A CIBIL score is a three-digit number that reflects a person’s creditworthiness. It ranges from 300 to 900. A score of 750 and above is considered to be a good CIBIL score. Your credit score should be 750-900 to be eligible for most credit products. When you have a good credit score, you are more likely to qualify for a loan quickly and at a low-interest rate.
It is very important to know what is a good CIBIL Score as it will ensure that you have a higher chance of getting your loan application approved. A score of more than 750 is considered favorable regardless of the type of loan you seek, whether a personal loan, car loan or mortgage loan.

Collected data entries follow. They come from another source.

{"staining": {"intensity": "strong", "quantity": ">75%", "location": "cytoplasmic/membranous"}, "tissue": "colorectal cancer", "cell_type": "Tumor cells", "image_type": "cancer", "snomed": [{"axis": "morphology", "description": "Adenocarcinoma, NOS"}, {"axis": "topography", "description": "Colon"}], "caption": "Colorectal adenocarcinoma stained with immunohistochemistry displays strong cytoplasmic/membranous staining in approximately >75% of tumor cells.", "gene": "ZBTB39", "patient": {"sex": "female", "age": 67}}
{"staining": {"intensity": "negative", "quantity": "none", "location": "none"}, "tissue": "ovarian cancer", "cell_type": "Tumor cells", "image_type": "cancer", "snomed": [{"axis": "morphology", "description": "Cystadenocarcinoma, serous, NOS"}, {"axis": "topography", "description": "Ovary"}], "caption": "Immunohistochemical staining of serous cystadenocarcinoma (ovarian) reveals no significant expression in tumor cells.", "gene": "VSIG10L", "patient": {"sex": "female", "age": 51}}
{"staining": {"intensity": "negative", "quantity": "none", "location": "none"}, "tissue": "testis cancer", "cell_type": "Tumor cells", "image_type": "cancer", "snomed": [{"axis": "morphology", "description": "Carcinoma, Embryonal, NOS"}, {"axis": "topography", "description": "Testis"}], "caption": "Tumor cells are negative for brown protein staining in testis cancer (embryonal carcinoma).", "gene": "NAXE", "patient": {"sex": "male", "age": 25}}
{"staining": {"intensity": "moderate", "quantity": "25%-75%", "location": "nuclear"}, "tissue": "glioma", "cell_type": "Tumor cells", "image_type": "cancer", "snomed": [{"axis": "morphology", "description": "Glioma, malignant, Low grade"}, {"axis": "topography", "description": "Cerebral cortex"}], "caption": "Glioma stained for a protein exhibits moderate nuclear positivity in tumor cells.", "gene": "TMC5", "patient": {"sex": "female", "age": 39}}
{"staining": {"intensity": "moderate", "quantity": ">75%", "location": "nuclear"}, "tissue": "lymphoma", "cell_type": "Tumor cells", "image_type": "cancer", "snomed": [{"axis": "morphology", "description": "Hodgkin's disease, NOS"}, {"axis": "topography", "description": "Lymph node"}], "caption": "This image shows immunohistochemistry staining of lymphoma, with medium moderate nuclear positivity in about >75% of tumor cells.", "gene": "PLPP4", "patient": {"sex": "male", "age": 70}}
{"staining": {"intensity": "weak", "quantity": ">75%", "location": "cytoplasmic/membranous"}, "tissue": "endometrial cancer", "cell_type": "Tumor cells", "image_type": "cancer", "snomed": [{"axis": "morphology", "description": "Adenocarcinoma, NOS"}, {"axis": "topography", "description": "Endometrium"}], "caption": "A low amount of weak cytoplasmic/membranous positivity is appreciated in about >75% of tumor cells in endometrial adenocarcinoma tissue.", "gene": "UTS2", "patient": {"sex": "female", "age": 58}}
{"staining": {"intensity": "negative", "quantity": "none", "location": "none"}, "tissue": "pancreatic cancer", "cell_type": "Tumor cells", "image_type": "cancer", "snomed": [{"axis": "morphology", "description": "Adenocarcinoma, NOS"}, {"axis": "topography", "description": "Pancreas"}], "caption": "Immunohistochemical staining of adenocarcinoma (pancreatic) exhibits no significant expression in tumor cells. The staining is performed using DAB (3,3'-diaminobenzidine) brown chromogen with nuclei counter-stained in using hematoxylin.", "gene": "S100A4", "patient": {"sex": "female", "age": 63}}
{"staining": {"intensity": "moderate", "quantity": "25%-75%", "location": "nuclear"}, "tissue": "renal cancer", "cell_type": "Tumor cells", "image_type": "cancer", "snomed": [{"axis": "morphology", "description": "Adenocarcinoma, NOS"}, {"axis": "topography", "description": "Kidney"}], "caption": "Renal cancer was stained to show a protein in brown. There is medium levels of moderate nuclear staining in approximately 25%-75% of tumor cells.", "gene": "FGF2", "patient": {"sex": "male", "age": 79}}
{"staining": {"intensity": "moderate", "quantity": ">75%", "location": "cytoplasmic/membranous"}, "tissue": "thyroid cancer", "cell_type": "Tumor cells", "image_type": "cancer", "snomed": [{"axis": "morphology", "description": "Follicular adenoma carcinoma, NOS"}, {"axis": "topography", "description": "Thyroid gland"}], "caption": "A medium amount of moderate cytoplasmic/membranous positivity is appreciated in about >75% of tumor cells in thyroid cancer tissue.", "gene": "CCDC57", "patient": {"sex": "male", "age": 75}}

Factors Affecting your CIBIL Score
Late Payment
The credit score can be negatively impacted by just one delayed payment of a credit card or payments made after the due date. When you do not pay your credit card bill, you tend to ignore the payment and instead use the money for other emergency purposes. This delay in payments may indicate irresponsible behaviour when handling finances, leading to a lower credit score because you will appear irresponsible when dealing with finances.
High Utilisation of Credit Limit
After considering the income and debt-service ratio, lenders set a credit limit for each person. Your credit score can suffer if you regularly use over 50% of your credit limit, putting your credit score at risk. To keep a good credit score, you must ensure that your expenses remain less than 50% of your credit limit.
Multiple Credit Applications
When you are in a financial emergency and are seeking a loan from multiple lenders within a short time, you may need cash immediately and have applied for a loan from multiple lenders. Whenever each of these lenders sends an enquiry request to a credit rating agency, these enquiries will be recorded in your credit report, resulting in a decrease in your credit rating.